それぞれの時代をそれぞれの時代たらしめている構造に対する「不平・不信・悔恨・《自己蔑視》・良心の疚(やま)しさ」なしに近代以降の「科学信仰」も含め「花のお江戸」を大いに盛り上げた怪異や妖異はないに違いない。
その繋がりで思うのは柳田國男の言葉である。
「山人が尋常一様の妖怪の類でない証拠としてまず諸君の注意を乞いたいのは、この物が小さな島にはおらぬという点である。もし我々の想像の産物でありとすれば、人の行く処には必ず追随すべきはずであるが、実際の遭遇談は旧日本の三箇の大島の、しかもおよそ定まった十数箇所の山地にのみ伝えられているのである。要約して言えば山男のおりそうな処にばかり山男はいる」(柳田國男「山人外伝史料」『柳田国男全集4・P.392~393』ちくま文庫)
どうして「ここ」というところに限ってそのような話が出現するのか。例えば今なお記憶に新しい3.11東日本大震災後で事故を起こした原発周辺で何か怪奇現象のようなものに遭遇したとか、亡き子供が迷子になって泣いている声を聞いたとかいった話の出現。
怪異や妖異を「人々が信じる素地」、割り切ることができず信じたがる素地。それをカルト的なまでに追求しなければ気が済まない科学信仰/宗教。この種の技術や発見への我を忘れた没入が後を絶たないのはなぜだろう。大震災クラスの破局がいつどこで勃発しても今や誰一人驚かない世界の中で人々は怪異や妖異を求めて漁り歩き研究に没入し科学と宗教とを混同することをやめようとしない。怪異や妖異を「人々が信じる素地」、割り切ることができず信じたがる素地、自己カルト化への無意識。根底には常にある種の「疚(やま)しさ」が垣間見られる。人間は地球を我がものとしながら同時に宇宙までも開発しようとする。すればするほど人間身体の暗い奥底から繰り返し湧き起こってくる強迫神経症的不安の増殖。その不気味さ。

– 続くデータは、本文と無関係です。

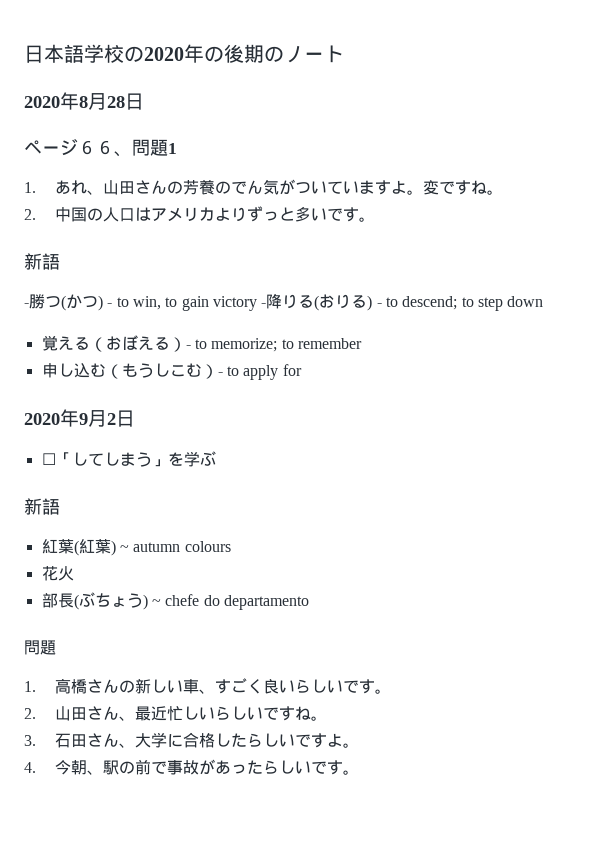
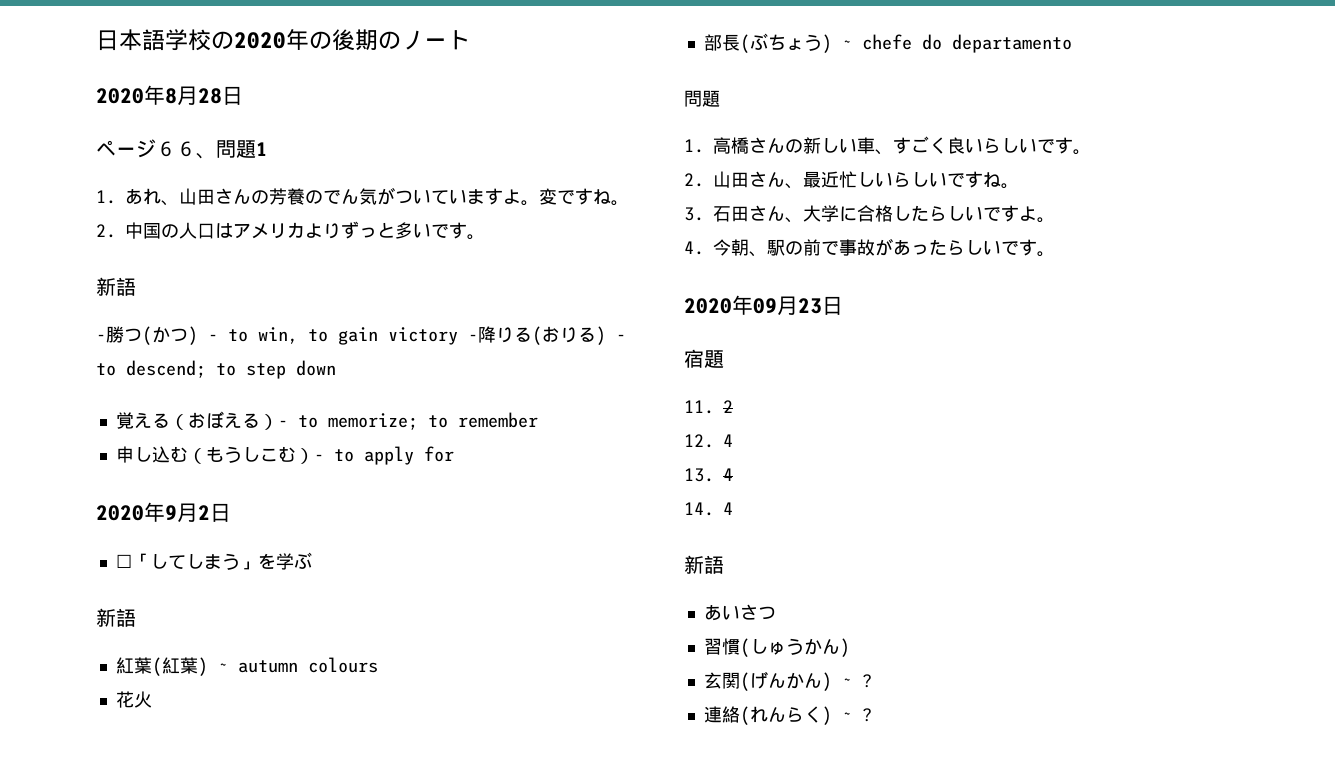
(360, 772) none -> [684,295,843,315] [684,349,724,368] [684,400,733,414] [684,434,733,448] [684,468,733,482] [684,502,733,516] [684,555,724,574] [703,604,776,621] [703,638,850,657] [703,671,872,691] [703,706,872,725] // 2020年09月23日 // 宿題 // 11. 2 // 12. 4 // 13. 4 // 14. 4 // 新語 // あいさつ // 習慣(しゅうかん) // 玄関(げんかん) ~ ? // 連絡(れんらく) ~ ?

おそらく錬金術的なものは、この二〇年で大きく変容したメディア工学をも含めて、これからもずっと行われていくのだろう。付け加えていえば、昨今流行りの「メディア工学」のような政治戦略もそのグローバルかつ大規模で人知を超えていきそうな大げさぶりにもかかわらず単純な話、ありふれた「宗教」にほかならない。
ところでなぜこの種の試みはいつもお約束のように宗教へ転倒し、転倒しつつもなお多少なりとも同時代人の耳目を集めてしまうのか。落雷に打たれて超人と化す変身願望。当時のもうひとつの流行「化け猫・からくり」。もっとも江戸時代後期から幕末にかけては「からくり」に満ちている。「神」あるいは王権がふたつに分裂していたことを人々が不意に思い出した頃でもある。そして政情不安定期には必ず出てくる「化け猫」騒動。